Social media loves to hate. I mean, this was definitely the biggest thing I had ever worked on. I was hyped when it debuted at number one, and it was crazy to see the play counts on YouTube. The comments were critical, but more so because people were so invested in the show. They’d reference the characters, not the actors, like, “Jamal always sounds better thank Hakeem!”
I’ve been doing music my whole life. I learned to play the guitar at six, took piano lessons in middle school. I got into making beats when I was 16. I’m 28 now. I didn’t go to school for music, but it was always in my life. When I was a kid, it was an obsessive hobby more than anything else. My sophomore year in college, I got an email from an MTV music supervisor. I had a couple of acoustic tracks of me singing and playing guitar online and they wanted to license the tracks for a show. I don’t know if they ever used them, but it was enough to be considered. I thought, “If they think I’m good, maybe someone else will think I’m good, too.”

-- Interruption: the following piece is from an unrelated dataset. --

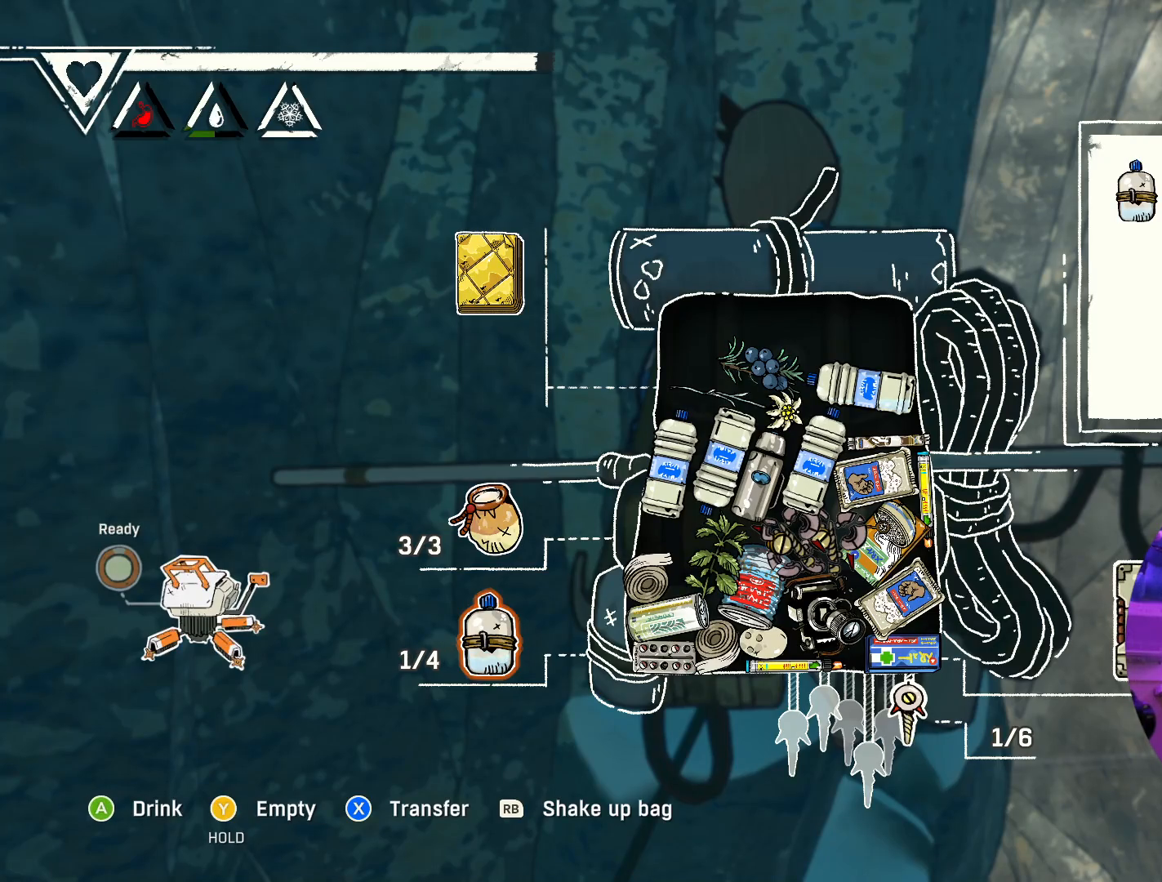
{"buttons": [], "left_stick": "center", "right_stick": "center", "events": []}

I’m not working on Empire anymore. I’m still in touch with Jim a bit, but I’m doing my own stuff now. All good things between us. I think he’s super-talented. I know he’s going to keep doing other cool things. I hope I will, too. I’ve worked on music for other people for so many years. I’m fortunate that it’s been successful. At the same time, the reason I got into it all of this is because I wanted to try out some stuff for myself, so I want to explore that and see where that road goes.